Find the conditional density $Y_1$ given $Y_2=y_2$.

Answer to Problem 149SE

The conditional density $Y_1$ given $Y_2=y_2$ is $f\left(y_1|y_2\right)=\frac{2y_1}{1-y_1^2}$ for all $y_2\le y_1\le 1$ and $y_2\ge 0$.

Explanation of Solution

Using the joint probability function of $Y_1$ and $Y_2$ and the marginal probability function of $Y_2$, the conditional density $Y_1$ given $Y_2=y_2$ is obtained as,

$\begin{array}{c}f\left(y_1|y_2\right)=\frac{3y_1}{\frac{3}{2}-\frac{3}{2}{y}_2^2}\\ =\frac{2y_1}{1-y_1^2}\end{array}$

Thus, the conditional density $Y_1$ given $Y_2=y_2$ is $f\left(y_1|y_2\right)=\frac{2y_1}{1-y_1^2}$ for all $y_2\le y_1\le 1$ and $y_2\ge 0$.

d.

To determine

Find the value of $P\left(Y_1\le \frac{3}{4}|Y_2=\frac{1}{2}\right)$.

Answer to Problem 149SE

The value of $P\left(Y_1\le \frac{3}{4}|Y_2=\frac{1}{2}\right)$ is $\frac{5}{12}$.

Explanation of Solution

Calculation:

From Part (C), it is obtained that the conditional density $Y_1$ given $Y_2=y_2$ is $f\left(y_1|y_2\right)=\frac{2y_1}{1-y_1^2}$ for all $y_2\le y_1\le 1$ and $y_2\ge 0$.

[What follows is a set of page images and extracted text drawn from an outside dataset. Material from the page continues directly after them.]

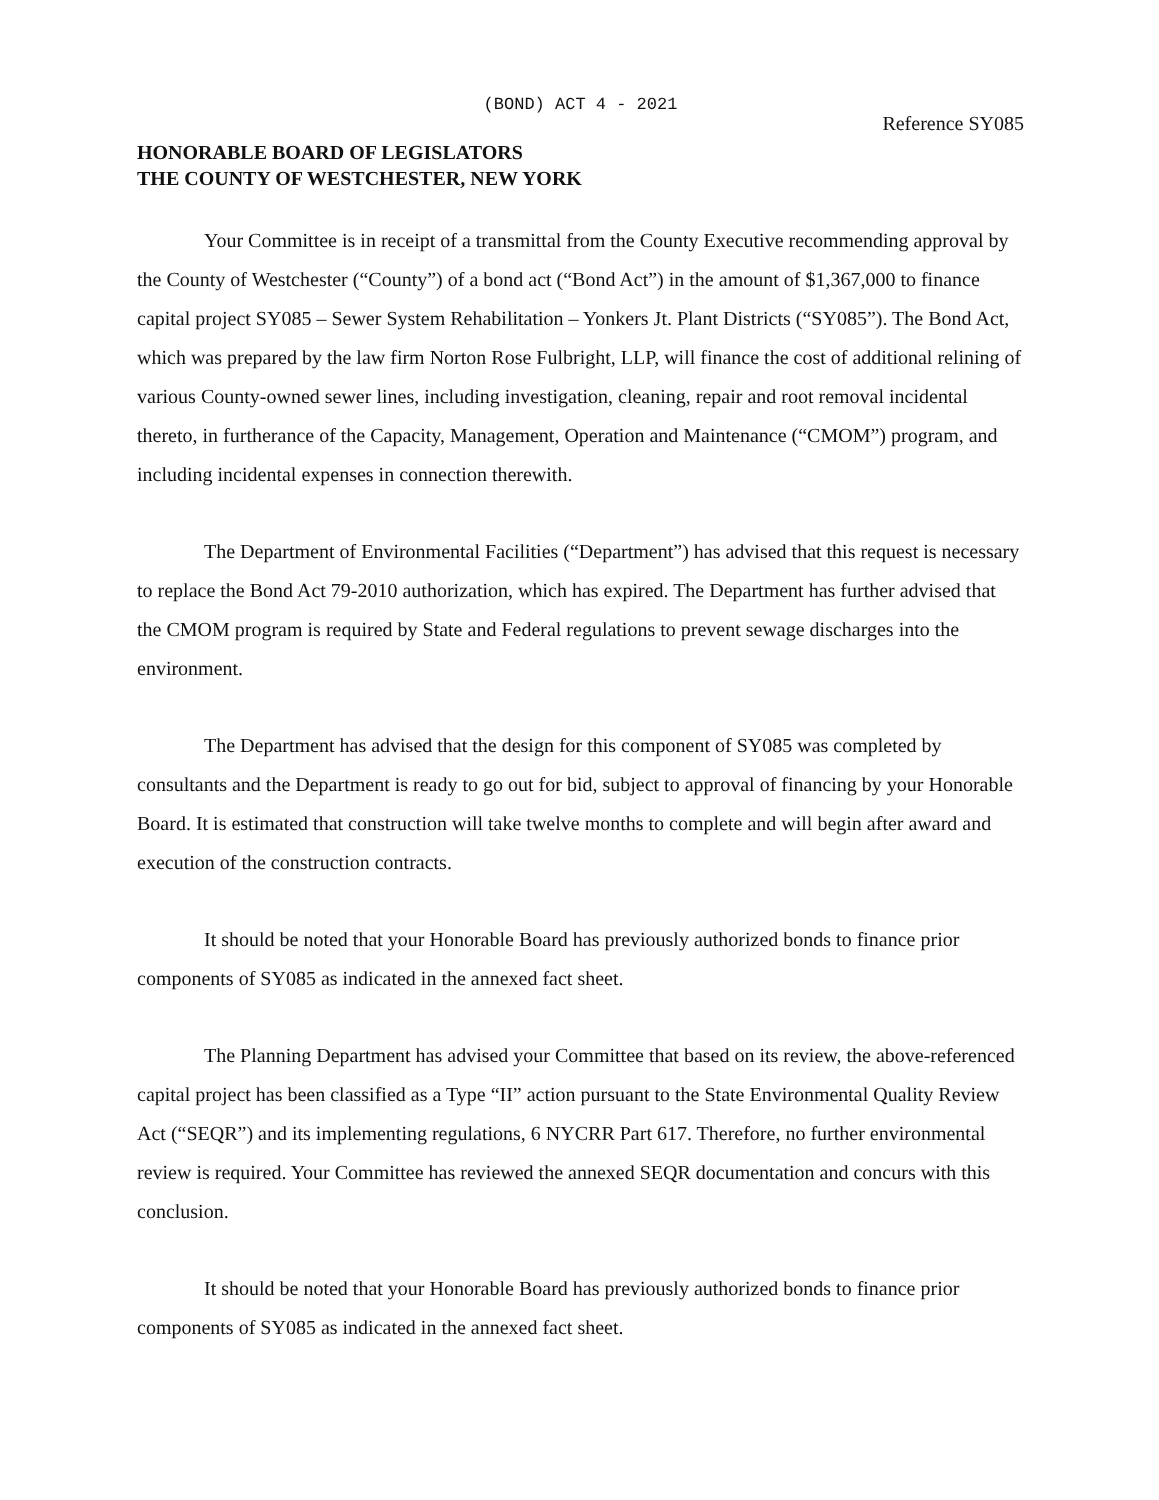(BOND) ACT 4 - 2021
Reference SY085
HONORABLE BOARD OF LEGISLATORS
THE COUNTY OF WESTCHESTER, NEW YORK
Your Committee is in receipt of a transmittal from the County Executive recommending approval by the County of Westchester (“County”) of a bond act (“Bond Act”) in the amount of $1,367,000 to finance capital project SY085 – Sewer System Rehabilitation – Yonkers Jt. Plant Districts (“SY085”). The Bond Act, which was prepared by the law firm Norton Rose Fulbright, LLP, will finance the cost of additional relining of various County-owned sewer lines, including investigation, cleaning, repair and root removal incidental thereto, in furtherance of the Capacity, Management, Operation and Maintenance (“CMOM”) program, and including incidental expenses in connection therewith.
The Department of Environmental Facilities (“Department”) has advised that this request is necessary to replace the Bond Act 79-2010 authorization, which has expired. The Department has further advised that the CMOM program is required by State and Federal regulations to prevent sewage discharges into the environment.
The Department has advised that the design for this component of SY085 was completed by consultants and the Department is ready to go out for bid, subject to approval of financing by your Honorable Board. It is estimated that construction will take twelve months to complete and will begin after award and execution of the construction contracts.
It should be noted that your Honorable Board has previously authorized bonds to finance prior components of SY085 as indicated in the annexed fact sheet.
The Planning Department has advised your Committee that based on its review, the above-referenced capital project has been classified as a Type “II” action pursuant to the State Environmental Quality Review Act (“SEQR”) and its implementing regulations, 6 NYCRR Part 617. Therefore, no further environmental review is required. Your Committee has reviewed the annexed SEQR documentation and concurs with this conclusion.
It should be noted that your Honorable Board has previously authorized bonds to finance prior components of SY085 as indicated in the annexed fact sheet.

Hence, the required probability is obtained as,

$\begin{array}{c}P\left(Y_1\le \frac{3}{4}|Y_2=\frac{1}{2}\right)={\displaystyle \underset{y_2}{\overset{\frac{3}{4}}{\int }}\frac{2y_1}{1-y_2^2}}d{y}_1\\ ={\frac{1}{1-y_2^2}{\left[y_1^2\right]}_{y_2}^{\frac{3}{4}}|}_{y_2=\frac{1}{2}}\\ ={\frac{1}{1-y_2^2}\left(\frac{9}{16}-y_2^2\right)|}_{y_2=\frac{1}{2}}\\ =\frac{4}{3}\left(\frac{9}{16}-\frac{1}{4}\right)\\ =\frac{5}{12}\end{array}$

Thus, the value of $P\left(Y_1\le \frac{3}{4}|Y_2=\frac{1}{2}\right)$ is $\frac{5}{12}$.